## GOAL OF THE EXERCISE
Decide whether each statement below agrees with the KWIC index text. For each one, answer yes or no and quote the words of the text that settle it.
1. Words two characters long or shorter are left out of the index.
2. The words in the index are sorted case-sensitively.
3. The index position is counted from one, starting at the left.

## EXTRACT
────────────────
KWIC Index
A KWIC (Keyword In Context)
index is simple way to display a list of titles by the words
they contain. For instance, given the input:
Dr. Strangelove or: How I Learned to Stop Worrying and Love the Bomb
Pirates of the Caribbean: The Curse of the Black Pearl
The Curse of the Werewolf
the program should produce:
1. Dr. Strangelove or: How I Learned to Stop Worrying and Love the Bomb
2. Pirates of the Caribbean: The Curse of the Black Pearl
3. The Curse of the Werewolf
2|e Caribbean: The Curse of the Black Pearl
1|to Stop Worrying and Love the Bomb
2| Pirates of the Caribbean: The Curse of the Black Pearl
2|Pirates of the Caribbean: The Curse of the Black Pearl
3| The Curse of the Werewolf
1| Dr. Strangelove or: How I Learned to Stop Worrying and Love th
1| Dr. Strangelove or: How I Learned to Stop Worrying and Love the Bomb
1| Learned to Stop Worrying and Love the Bomb
2|bbean: The Curse of the Black Pearl
2| Pirates of the Caribbean: The Curse of the
1|angelove or: How I Learned to Stop Worrying and Love the Bomb
1| Dr. Strangelove or: How I Learned to Stop Worr
3| The Curse of the Werewolf
1|ove or: How I Learned to Stop Worrying and Love the Bomb
The program echos the input list of titles, with index numbers from 1,
then produces the index you see, where the titles are listed aligned
with each word aligned in the center, and ordered alphabetically.
Specifically, a word here is made of alphabetic characters, and
we ignore words two characters long or less, and also ignore the and and.
The words are sorted case-insensitively, though this example does not
particularly show that.
Details
Your program should:
- Read titles as lines of input from standard input.
- Echo these lines with numbers starting from 1.
- Generate a KWIC index in which each line consists of a title number
and the title, with the title shifted so that one of the key words is
starts in the index position.
- The index position is 35, zero-based counting from the left.
────────────────
## RAW DATA
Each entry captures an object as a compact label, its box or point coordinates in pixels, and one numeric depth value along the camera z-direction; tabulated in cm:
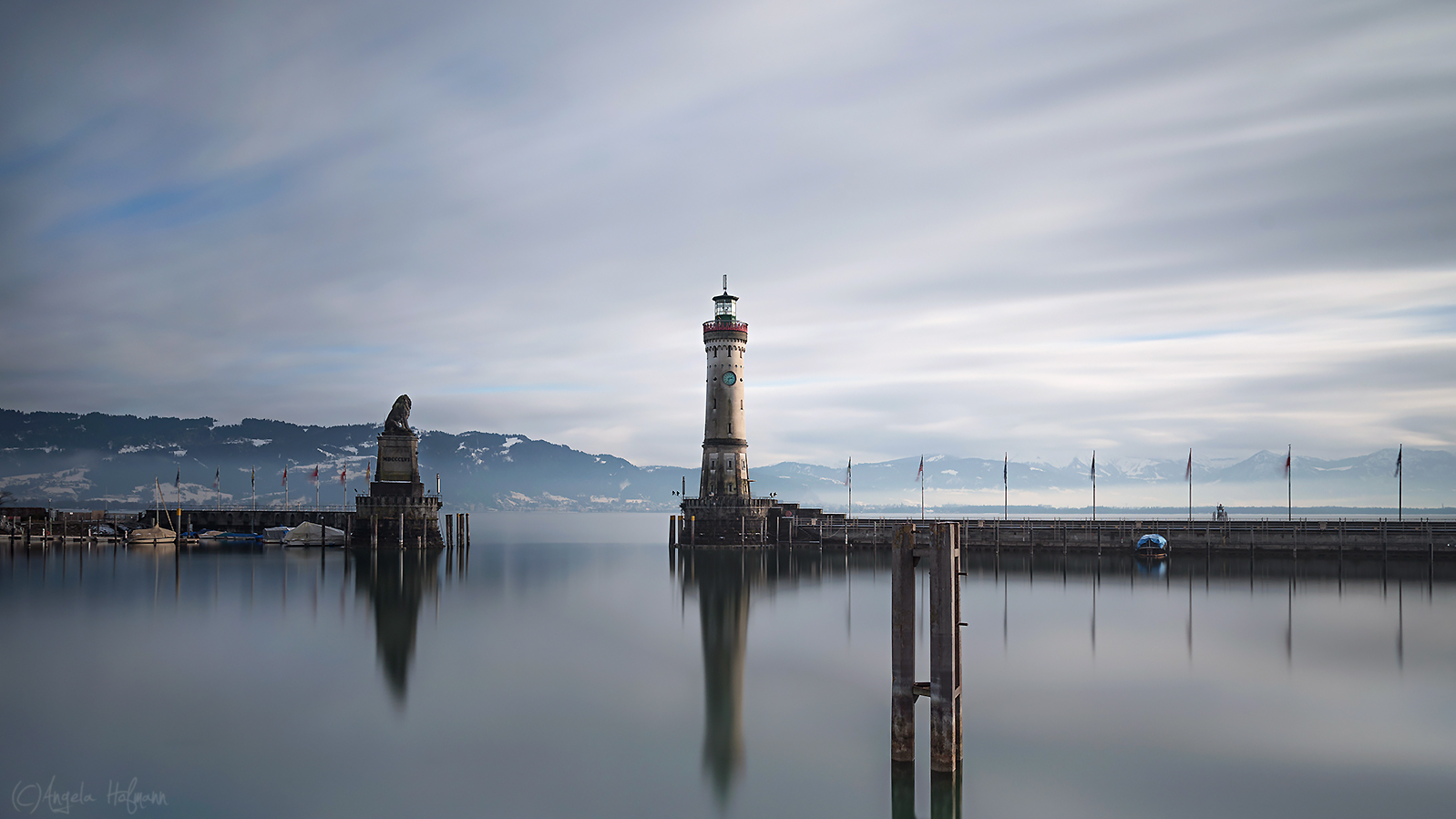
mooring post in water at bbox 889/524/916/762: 1577
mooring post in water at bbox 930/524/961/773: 1556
────────────────
## EXERCISE RESPONSE
1. Yes: "we ignore words two characters long or less"
2. No: "The words are sorted case-insensitively"
3. No: "The index position is 35, zero-based counting from the left."